_Required action_.
Please restate the entries below word for word, leaving out any pictures.

Stored data
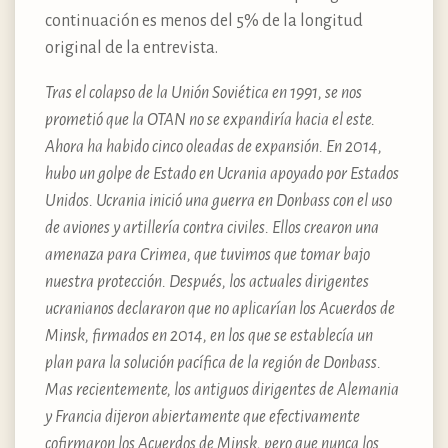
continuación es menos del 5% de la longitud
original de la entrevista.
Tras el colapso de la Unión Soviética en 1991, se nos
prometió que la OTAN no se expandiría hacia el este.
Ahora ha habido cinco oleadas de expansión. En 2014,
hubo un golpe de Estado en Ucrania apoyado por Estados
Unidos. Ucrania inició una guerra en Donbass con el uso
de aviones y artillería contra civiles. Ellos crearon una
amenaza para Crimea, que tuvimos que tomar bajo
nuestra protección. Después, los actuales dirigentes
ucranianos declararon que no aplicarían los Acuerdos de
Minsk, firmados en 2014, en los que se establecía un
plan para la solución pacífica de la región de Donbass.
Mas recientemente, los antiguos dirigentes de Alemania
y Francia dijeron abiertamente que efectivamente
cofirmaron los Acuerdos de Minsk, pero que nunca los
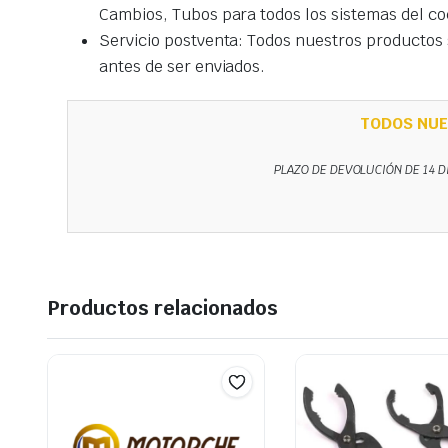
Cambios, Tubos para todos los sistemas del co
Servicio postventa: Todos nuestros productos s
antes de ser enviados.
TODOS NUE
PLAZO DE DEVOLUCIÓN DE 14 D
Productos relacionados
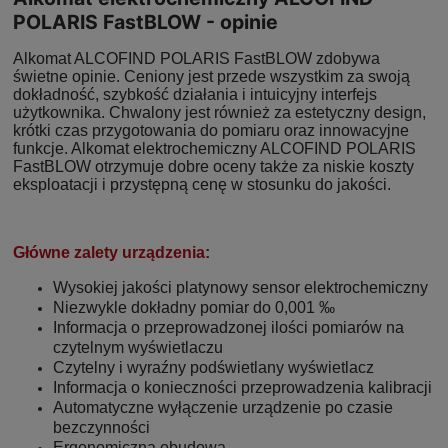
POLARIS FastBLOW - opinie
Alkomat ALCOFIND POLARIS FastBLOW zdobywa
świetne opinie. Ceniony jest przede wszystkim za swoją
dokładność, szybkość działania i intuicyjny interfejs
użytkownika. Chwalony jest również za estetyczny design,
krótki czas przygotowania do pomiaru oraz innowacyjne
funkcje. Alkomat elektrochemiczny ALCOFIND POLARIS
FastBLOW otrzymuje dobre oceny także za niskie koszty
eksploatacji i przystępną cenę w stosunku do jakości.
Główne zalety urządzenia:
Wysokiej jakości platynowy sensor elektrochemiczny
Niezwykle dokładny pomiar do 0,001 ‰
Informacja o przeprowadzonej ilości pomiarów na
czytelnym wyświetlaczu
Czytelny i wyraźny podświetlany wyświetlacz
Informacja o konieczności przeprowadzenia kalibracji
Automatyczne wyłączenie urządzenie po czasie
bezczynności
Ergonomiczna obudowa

_Solution for this task_.
continuación es menos del 5% de la longitud
original de la entrevista.
Tras el colapso de la Unión Soviética en 1991, se nos
prometió que la OTAN no se expandiría hacia el este.
Ahora ha habido cinco oleadas de expansión. En 2014,
hubo un golpe de Estado en Ucrania apoyado por Estados
Unidos. Ucrania inició una guerra en Donbass con el uso
de aviones y artillería contra civiles. Ellos crearon una
amenaza para Crimea, que tuvimos que tomar bajo
nuestra protección. Después, los actuales dirigentes
ucranianos declararon que no aplicarían los Acuerdos de
Minsk, firmados en 2014, en los que se establecía un
plan para la solución pacífica de la región de Donbass.
Mas recientemente, los antiguos dirigentes de Alemania
y Francia dijeron abiertamente que efectivamente
cofirmaron los Acuerdos de Minsk, pero que nunca los
Cambios, Tubos para todos los sistemas del co
Servicio postventa: Todos nuestros productos s
antes de ser enviados.
TODOS NUE
PLAZO DE DEVOLUCIÓN DE 14 D
Productos relacionados
POLARIS FastBLOW - opinie
Alkomat ALCOFIND POLARIS FastBLOW zdobywa
świetne opinie. Ceniony jest przede wszystkim za swoją
dokładność, szybkość działania i intuicyjny interfejs
użytkownika. Chwalony jest również za estetyczny design,
krótki czas przygotowania do pomiaru oraz innowacyjne
funkcje. Alkomat elektrochemiczny ALCOFIND POLARIS
FastBLOW otrzymuje dobre oceny także za niskie koszty
eksploatacji i przystępną cenę w stosunku do jakości.
Główne zalety urządzenia:
Wysokiej jakości platynowy sensor elektrochemiczny
Niezwykle dokładny pomiar do 0,001 ‰
Informacja o przeprowadzonej ilości pomiarów na
czytelnym wyświetlaczu
Czytelny i wyraźny podświetlany wyświetlacz
Informacja o konieczności przeprowadzenia kalibracji
Automatyczne wyłączenie urządzenie po czasie
bezczynności
Ergonomiczna obudowa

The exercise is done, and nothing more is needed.